Over 11,000 scientists have signed up to a declaration stating that the Earth is "facing a climate emergency."
The declaration is written in a paper published in the journal BioScience. Authored by a number of scientists from around the world, it paints a stark picture of how our planet is faring.
The "climate crisis", according to the authors, "has arrived and is accelerating faster than most scientists expected." It is described as being "more severe than anticipated, threatening natural ecosystems and the fate of humanity."
Published Tuesday, the paper comes 40 years after the First World Climate Conference, which took place in Geneva in 1979. It is informed by decades of analysis related to data such as energy consumption, per capita meat production, human population and fossil fuel consumption.

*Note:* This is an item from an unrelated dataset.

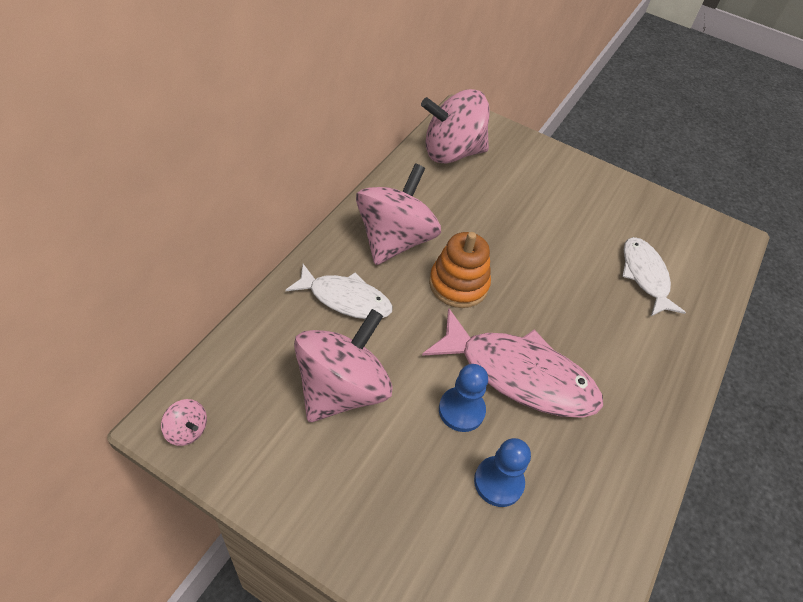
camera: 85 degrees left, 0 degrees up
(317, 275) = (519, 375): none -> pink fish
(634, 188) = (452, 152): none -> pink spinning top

"Despite 40 years of major global negotiations, we have continued to conduct business as usual and have failed to address this crisis," Oregon State University's William J. Ripple, a co-lead author of the paper, said in a statement.
The authors of the report highlight six areas where urgent action is required: energy, short lived pollutants, nature, food, the economy and population.
They argue that fossil fuels should be replaced by renewables and "other cleaner sources of energy if safe for people and the environment." When it comes to food, a plant-based diet combined with a reduction in the consumption of animal based products is advocated, while they also call for the protection and restoration of the planet's ecosystems.
The paper will be troubling for many, but it does offer some hope for the future. "We are encouraged by a recent surge of concern," the authors write.
"Governmental bodies are making climate emergency declarations. School children are striking. Ecocide lawsuits are proceeding in the courts. Grassroots citizen movements are demanding change, and many countries, states and provinces, cities, and businesses are responding."